AMELİYAT OLMAYI BEKLİYOR
 
Babayiğit’in annesi Dirayet Babayiğit, oğlunun siyasi faaliyetlerinden kaynaklı tutuklu olduğuna işaret ederek, hastaneye getirilip götürülmek dışında bir işlemin yapılmadığını söyledi. Anne Babayiğit, "Oğlumun böbrek, prostat ve mide hastalıkları var. Hastaneye götürülse de gerekli ilaçlar verilmiyor. Prostat sorunu zamanında ameliyat edilmediği için böbreklerine etki etmiş.  Sağlık durumu ağırlaşıyor. Cezaevinde kendi yaşamını idame edemez hale gelmiş. Arkadaşlarının yardımıyla günlük temel ihtiyaçlarını karşılıyor.

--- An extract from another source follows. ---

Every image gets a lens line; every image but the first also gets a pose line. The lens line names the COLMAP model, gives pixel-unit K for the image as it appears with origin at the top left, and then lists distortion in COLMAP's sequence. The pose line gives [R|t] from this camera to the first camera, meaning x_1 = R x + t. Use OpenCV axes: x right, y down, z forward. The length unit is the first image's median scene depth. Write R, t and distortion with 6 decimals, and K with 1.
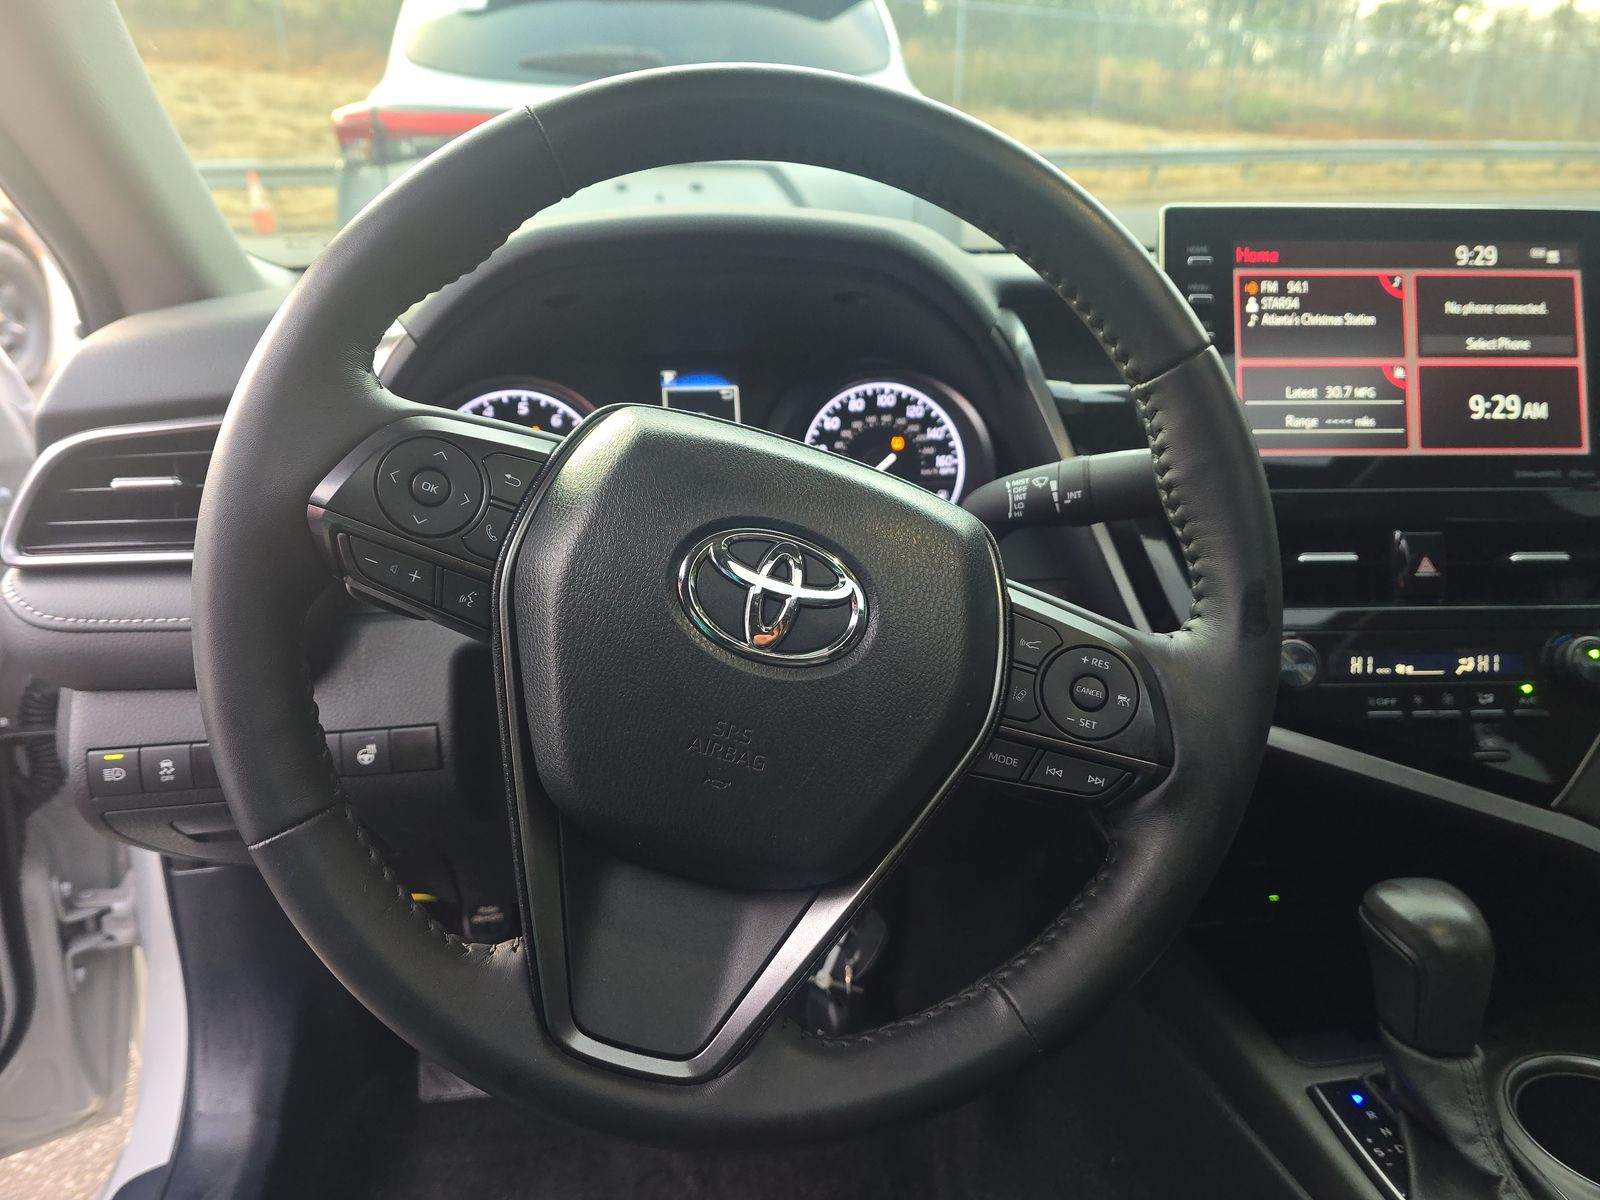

En son Salı günü cezaevinde yaptıkları görüşmede doktorlar oğluma ‘Bir böbreğin iflas etmiş. Eğer zamanında tedavi olmasan diğer böbreğin de iflas etme riski var’ diye söylemiş” şeklinde konuştu.
 
Oğlunun tedavi edilmemesine tepki gösteren Babayiğit, "Neden tedavi etmiyorsunuz? Oğlumun cezasını bitirmesine 7 ay kaldı. Madem tedavi etmiyorsunuz bırakın biz çocuklarımızı tedavi ettirelim. Bu bir zulümdür ve bu zulüm oldukça Türkiye’nin içinde bulunduğu durum düzelmez” şeklinde konuştu.
 
Anne Babayiğit, şöyle devam etti: "Çocuklarımızın yanındayız. Kürt halkı bu zulme karşı birlik olsun ve bu zulümden kurtulalım. Bu sorunun çözümü için tüm siyasi parti ve sivil toplum örgütleri bir araya gelmeli. Kürt sorunu çözülmeden hiçbir sorun çözülmez. Bu sorun devam eder. Tutuklama ya da öldürmekle davamızdan geri attıramazlar. Bunun için el ele verip barışı isteyelim ve bir an evvel barışı sağlayalım.”